Docker is installed and running. Version: 20.10.17


parameters:

In [11]:
DIR = f"temp/{SERIES}-{EXPERIMENT}"

In [12]:
SERVICE_ACCOUNT = !gcloud config list --format='value(core.account)' 
SERVICE_ACCOUNT = SERVICE_ACCOUNT[0]
SERVICE_ACCOUNT

'1026793852137-compute@developer.gserviceaccount.com'

environment:

In [13]:
if not os.path.exists(DIR):
    os.makedirs(DIR)

---
## Setup Artifact Registry

[Artifact registry](https://cloud.google.com/artifact-registry/docs) organizes artifacts with repositories.  Each repository contains packages and is designated to hold a partifcular format of package: Docker images, Python Packages and [others](https://cloud.google.com/artifact-registry/docs/supported-formats#package).  There is even a registry type specifically for [Kubeflow pipeline templates](https://cloud.google.com/artifact-registry/docs/kfp?hl=en).

### List Repositories

This may be empty if no repositories have been created for this project

In [14]:
for repo in ar_client.list_repositories(parent = f'projects/{PROJECT_ID}/locations/{REGION}'):
    print(repo.name)

projects/statmike-mlops-349915/locations/us-central1/repositories/gcf-artifacts
projects/statmike-mlops-349915/locations/us-central1/repositories/statmike-mlops-349915
projects/statmike-mlops-349915/locations/us-central1/repositories/statmike-mlops-349915-docker
projects/statmike-mlops-349915/locations/us-central1/repositories/statmike-mlops-349915-python


### Create/Retrieve Docker Image Repository

Create an Artifact Registry Repository to hold Docker Images created by this notebook.  First, check to see if it is already created by a previous run and retrieve it if it has.  Otherwise, create one named for this project.

In [15]:
docker_repo = None
for repo in ar_client.list_repositories(parent = f'projects/{PROJECT_ID}/locations/{REGION}'):
    if f'{PROJECT_ID}' == repo.name.split('/')[-1]:
        docker_repo = repo
        print(f'Retrieved existing repo: {docker_repo.name}')

------------

> _EXERCISE AIM_
In the Artifact Registry notebook excerpt, which Docker version is reported as installed and running? The records have no connection to the text.

------------

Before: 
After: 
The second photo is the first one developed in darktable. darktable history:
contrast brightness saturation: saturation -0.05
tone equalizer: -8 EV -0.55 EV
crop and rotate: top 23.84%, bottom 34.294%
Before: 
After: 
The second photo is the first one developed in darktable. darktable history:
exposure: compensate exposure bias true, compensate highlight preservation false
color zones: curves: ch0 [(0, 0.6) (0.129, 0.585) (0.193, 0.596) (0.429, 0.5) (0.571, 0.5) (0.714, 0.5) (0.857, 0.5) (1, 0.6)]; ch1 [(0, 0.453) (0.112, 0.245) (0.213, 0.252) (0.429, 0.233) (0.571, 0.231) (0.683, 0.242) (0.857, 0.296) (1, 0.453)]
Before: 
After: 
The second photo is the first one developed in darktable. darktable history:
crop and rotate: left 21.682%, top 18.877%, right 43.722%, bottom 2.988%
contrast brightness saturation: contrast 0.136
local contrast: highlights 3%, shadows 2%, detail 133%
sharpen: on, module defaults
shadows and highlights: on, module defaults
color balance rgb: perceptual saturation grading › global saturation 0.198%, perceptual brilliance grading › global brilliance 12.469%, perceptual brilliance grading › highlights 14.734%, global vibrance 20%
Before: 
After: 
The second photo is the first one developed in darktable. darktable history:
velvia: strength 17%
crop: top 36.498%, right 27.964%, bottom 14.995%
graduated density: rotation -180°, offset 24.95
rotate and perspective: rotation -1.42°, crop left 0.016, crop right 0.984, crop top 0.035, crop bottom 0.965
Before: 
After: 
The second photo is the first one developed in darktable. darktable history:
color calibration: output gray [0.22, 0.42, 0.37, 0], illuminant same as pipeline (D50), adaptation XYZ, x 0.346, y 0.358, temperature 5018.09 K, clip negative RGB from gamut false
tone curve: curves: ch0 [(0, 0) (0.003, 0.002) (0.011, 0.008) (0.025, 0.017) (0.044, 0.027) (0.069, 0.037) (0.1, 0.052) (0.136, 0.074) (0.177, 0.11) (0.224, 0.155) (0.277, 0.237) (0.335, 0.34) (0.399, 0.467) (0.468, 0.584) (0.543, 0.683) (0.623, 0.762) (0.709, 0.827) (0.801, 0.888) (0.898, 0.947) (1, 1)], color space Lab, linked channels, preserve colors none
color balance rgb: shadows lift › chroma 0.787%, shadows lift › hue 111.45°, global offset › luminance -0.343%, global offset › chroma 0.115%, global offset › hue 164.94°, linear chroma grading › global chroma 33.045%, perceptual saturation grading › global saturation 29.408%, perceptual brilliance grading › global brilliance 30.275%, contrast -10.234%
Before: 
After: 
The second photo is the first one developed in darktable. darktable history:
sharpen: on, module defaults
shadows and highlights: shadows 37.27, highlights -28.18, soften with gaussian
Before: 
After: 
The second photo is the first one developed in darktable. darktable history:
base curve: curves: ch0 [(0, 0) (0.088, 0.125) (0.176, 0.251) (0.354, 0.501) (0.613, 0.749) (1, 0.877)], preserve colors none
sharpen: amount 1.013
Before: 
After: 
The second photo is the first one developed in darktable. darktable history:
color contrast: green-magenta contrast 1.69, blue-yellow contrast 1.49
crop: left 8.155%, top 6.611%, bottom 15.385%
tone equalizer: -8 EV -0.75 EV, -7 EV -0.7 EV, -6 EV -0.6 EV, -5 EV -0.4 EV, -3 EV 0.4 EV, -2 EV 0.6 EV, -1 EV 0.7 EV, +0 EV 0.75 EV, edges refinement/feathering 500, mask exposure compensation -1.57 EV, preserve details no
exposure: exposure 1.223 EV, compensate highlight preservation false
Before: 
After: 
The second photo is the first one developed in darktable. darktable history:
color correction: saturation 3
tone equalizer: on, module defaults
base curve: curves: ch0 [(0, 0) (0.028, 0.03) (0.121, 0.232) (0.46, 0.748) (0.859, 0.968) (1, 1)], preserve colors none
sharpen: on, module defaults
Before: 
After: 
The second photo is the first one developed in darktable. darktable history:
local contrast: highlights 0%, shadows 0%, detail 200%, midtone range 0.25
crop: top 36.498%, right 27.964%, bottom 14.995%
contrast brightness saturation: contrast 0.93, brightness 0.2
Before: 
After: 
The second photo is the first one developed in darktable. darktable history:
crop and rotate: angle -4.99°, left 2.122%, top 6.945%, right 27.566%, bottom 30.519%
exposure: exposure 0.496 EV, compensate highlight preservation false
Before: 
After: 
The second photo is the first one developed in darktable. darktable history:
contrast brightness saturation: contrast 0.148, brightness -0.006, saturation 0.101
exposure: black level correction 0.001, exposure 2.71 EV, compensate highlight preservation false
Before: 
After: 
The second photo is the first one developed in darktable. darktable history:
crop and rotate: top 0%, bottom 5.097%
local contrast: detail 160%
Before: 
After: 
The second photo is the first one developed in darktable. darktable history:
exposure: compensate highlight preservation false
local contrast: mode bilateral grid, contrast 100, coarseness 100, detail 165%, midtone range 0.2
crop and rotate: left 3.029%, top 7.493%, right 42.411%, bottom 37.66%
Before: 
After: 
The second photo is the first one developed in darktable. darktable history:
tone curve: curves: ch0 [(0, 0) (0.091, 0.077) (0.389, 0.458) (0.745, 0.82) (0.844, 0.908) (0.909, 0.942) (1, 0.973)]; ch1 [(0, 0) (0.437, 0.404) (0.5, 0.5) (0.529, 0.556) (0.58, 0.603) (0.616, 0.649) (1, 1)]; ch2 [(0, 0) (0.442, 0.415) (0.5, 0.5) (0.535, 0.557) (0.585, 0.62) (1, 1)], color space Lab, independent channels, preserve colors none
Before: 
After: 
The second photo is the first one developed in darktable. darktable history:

------------

> _IN RESPONSE_
20.10.17